The World Health Organization (WHO) is appealing to people to reduce the amount of sugar they are consuming.
A new guideline from the WHO recommends that both adults and children should reduce their daily intake of free sugars to less than 10% of their total energy intake, while reducing to below 5% - roughly six teaspoons of sugar per day - would be even more beneficial.
It noted that one can of sugar-sweetened fizzy drink contains up to 10 teaspoons of free sugars.
"We have solid evidence that keeping intake of free sugars to less than 10% of total energy intake reduces the risk of overweight, obesity and tooth decay," commented Dr Francesco Branca of the WHO.
Free sugars are the monosaccharides, such as glucose, and the disaccharides, such as table sugar, that are added to foods and drinks by consumers, cooks and manufacturers. They also include the sugars naturally present in fruit juices, fruit juice concentrates, syrups and honey.
The new guideline does not count the sugars found in fresh fruit, fresh vegetables and milk as there does not appear to be any adverse effects linked to the consumption of these.
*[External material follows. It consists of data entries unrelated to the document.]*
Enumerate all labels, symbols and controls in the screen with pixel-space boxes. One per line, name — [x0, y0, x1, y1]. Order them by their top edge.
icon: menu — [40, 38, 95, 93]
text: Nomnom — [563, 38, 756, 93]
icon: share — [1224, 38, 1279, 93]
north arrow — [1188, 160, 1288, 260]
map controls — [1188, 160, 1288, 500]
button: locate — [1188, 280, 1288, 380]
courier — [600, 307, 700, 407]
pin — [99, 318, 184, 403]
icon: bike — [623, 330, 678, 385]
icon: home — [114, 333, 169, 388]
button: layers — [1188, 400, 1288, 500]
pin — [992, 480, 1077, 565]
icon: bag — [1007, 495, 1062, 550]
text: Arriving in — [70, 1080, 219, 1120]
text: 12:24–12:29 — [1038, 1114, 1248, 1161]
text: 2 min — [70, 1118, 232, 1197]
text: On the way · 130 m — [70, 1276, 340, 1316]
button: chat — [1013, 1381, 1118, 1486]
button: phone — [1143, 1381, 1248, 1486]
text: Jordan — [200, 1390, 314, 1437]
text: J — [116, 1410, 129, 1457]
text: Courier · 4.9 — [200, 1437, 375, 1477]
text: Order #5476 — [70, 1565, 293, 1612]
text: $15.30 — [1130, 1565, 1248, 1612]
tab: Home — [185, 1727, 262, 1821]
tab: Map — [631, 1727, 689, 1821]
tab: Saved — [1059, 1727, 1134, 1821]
The WHO pointed out that a lot of the sugar people consume today is ‘hidden' in processed foods that people would not necessarily think of as containing sugar. For example, one tablespoon of tomato ketchup contains around one teaspoon of free sugars.
The WHO made its recommendation based on an analysis of the latest scientific evidence, which clearly shows that increasing amounts of sugar in the diet are associated with weight gain.
Furthermore, children who consume the highest amounts of sugar-sweetened drinks are more likely to be overweight or obese than those who consume low amounts.
Evidence also suggests that people who consume higher amounts of sugar have more dental caries (cavities).